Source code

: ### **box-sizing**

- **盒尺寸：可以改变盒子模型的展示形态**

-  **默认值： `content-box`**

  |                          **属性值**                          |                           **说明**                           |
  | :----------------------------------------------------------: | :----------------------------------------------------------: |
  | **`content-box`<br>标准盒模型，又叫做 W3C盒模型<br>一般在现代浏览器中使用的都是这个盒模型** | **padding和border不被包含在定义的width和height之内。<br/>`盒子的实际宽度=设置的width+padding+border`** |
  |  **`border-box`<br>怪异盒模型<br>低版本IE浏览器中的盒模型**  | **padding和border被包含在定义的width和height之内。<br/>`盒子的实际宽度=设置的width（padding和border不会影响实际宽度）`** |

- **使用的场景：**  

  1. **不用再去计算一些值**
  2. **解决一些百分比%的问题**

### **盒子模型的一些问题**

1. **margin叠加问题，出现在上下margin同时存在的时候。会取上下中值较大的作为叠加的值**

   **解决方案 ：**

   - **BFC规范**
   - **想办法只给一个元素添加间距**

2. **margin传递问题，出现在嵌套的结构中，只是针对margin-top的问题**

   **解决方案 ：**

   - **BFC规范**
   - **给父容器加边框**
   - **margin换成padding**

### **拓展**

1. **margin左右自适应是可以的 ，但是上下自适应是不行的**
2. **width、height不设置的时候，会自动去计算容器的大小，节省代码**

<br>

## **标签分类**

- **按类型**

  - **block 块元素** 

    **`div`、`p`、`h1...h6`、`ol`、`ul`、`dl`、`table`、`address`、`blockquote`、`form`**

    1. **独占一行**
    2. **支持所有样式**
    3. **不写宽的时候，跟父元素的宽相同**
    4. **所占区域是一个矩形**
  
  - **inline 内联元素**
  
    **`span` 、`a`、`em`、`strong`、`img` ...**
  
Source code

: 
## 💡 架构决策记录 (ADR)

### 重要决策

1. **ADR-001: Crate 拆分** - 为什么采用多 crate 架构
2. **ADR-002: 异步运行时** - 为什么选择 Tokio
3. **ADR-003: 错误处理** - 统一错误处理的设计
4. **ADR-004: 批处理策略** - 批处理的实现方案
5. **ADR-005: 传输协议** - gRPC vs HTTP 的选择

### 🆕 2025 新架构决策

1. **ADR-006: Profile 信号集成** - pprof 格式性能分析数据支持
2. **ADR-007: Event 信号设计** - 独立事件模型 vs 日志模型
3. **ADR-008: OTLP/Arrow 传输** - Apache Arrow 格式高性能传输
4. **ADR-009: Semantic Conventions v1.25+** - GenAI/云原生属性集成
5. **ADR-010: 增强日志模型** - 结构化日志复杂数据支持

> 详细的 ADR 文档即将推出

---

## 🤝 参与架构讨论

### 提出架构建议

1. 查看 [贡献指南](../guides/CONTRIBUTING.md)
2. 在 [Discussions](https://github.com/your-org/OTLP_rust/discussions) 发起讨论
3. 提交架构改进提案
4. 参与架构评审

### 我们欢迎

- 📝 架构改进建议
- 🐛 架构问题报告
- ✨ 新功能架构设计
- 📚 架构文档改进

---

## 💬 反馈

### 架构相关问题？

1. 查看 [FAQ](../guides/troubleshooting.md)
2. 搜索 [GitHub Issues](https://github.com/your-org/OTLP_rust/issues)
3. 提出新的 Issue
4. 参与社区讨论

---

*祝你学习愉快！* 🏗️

--- --- ---

Convert the listing, from the line containing "1. **margin叠加问" through the end, into a Markdown table with the columns Index and Entry. Give each non-blank line its own row, numbered in order, and include both the starting line and the final line.

| Index | Entry |
|---|---|
| 1 | 1. **margin叠加问题，出现在上下margin同时存在的时候。会取上下中值较大的作为叠加的值** |
| 2 |    **解决方案 ：** |
| 3 |    - **BFC规范** |
| 4 |    - **想办法只给一个元素添加间距** |
| 5 | 2. **margin传递问题，出现在嵌套的结构中，只是针对margin-top的问题** |
| 6 |    **解决方案 ：** |
| 7 |    - **BFC规范** |
| 8 |    - **给父容器加边框** |
| 9 |    - **margin换成padding** |
| 10 | ### **拓展** |
| 11 | 1. **margin左右自适应是可以的 ，但是上下自适应是不行的** |
| 12 | 2. **width、height不设置的时候，会自动去计算容器的大小，节省代码** |
| 13 | <br> |
| 14 | ## **标签分类** |
| 15 | - **按类型** |
| 16 |   - **block 块元素**  |
| 17 |     **`div`、`p`、`h1...h6`、`ol`、`ul`、`dl`、`table`、`address`、`blockquote`、`form`** |
| 18 |     1. **独占一行** |
| 19 |     2. **支持所有样式** |
| 20 |     3. **不写宽的时候，跟父元素的宽相同** |
| 21 |     4. **所占区域是一个矩形** |
| 22 |   - **inline 内联元素** |
| 23 |     **`span` 、`a`、`em`、`strong`、`img` ...** |
| 24 | Source code |
| 25 | :  |
| 26 | ## 💡 架构决策记录 (ADR) |
| 27 | ### 重要决策 |
| 28 | 1. **ADR-001: Crate 拆分** - 为什么采用多 crate 架构 |
| 29 | 2. **ADR-002: 异步运行时** - 为什么选择 Tokio |
| 30 | 3. **ADR-003: 错误处理** - 统一错误处理的设计 |
| 31 | 4. **ADR-004: 批处理策略** - 批处理的实现方案 |
| 32 | 5. **ADR-005: 传输协议** - gRPC vs HTTP 的选择 |
| 33 | ### 🆕 2025 新架构决策 |
| 34 | 1. **ADR-006: Profile 信号集成** - pprof 格式性能分析数据支持 |
| 35 | 2. **ADR-007: Event 信号设计** - 独立事件模型 vs 日志模型 |
| 36 | 3. **ADR-008: OTLP/Arrow 传输** - Apache Arrow 格式高性能传输 |
| 37 | 4. **ADR-009: Semantic Conventions v1.25+** - GenAI/云原生属性集成 |
| 38 | 5. **ADR-010: 增强日志模型** - 结构化日志复杂数据支持 |
| 39 | > 详细的 ADR 文档即将推出 |
| 40 | --- |
| 41 | ## 🤝 参与架构讨论 |
| 42 | ### 提出架构建议 |
| 43 | 1. 查看 [贡献指南](../guides/CONTRIBUTING.md) |
| 44 | 2. 在 [Discussions](https://github.com/your-org/OTLP_rust/discussions) 发起讨论 |
| 45 | 3. 提交架构改进提案 |
| 46 | 4. 参与架构评审 |
| 47 | ### 我们欢迎 |
| 48 | - 📝 架构改进建议 |
| 49 | - 🐛 架构问题报告 |
| 50 | - ✨ 新功能架构设计 |
| 51 | - 📚 架构文档改进 |
| 52 | --- |
| 53 | ## 💬 反馈 |
| 54 | ### 架构相关问题？ |
| 55 | 1. 查看 [FAQ](../guides/troubleshooting.md) |
| 56 | 2. 搜索 [GitHub Issues](https://github.com/your-org/OTLP_rust/issues) |
| 57 | 3. 提出新的 Issue |
| 58 | 4. 参与社区讨论 |
| 59 | --- |
| 60 | *祝你学习愉快！* 🏗️ |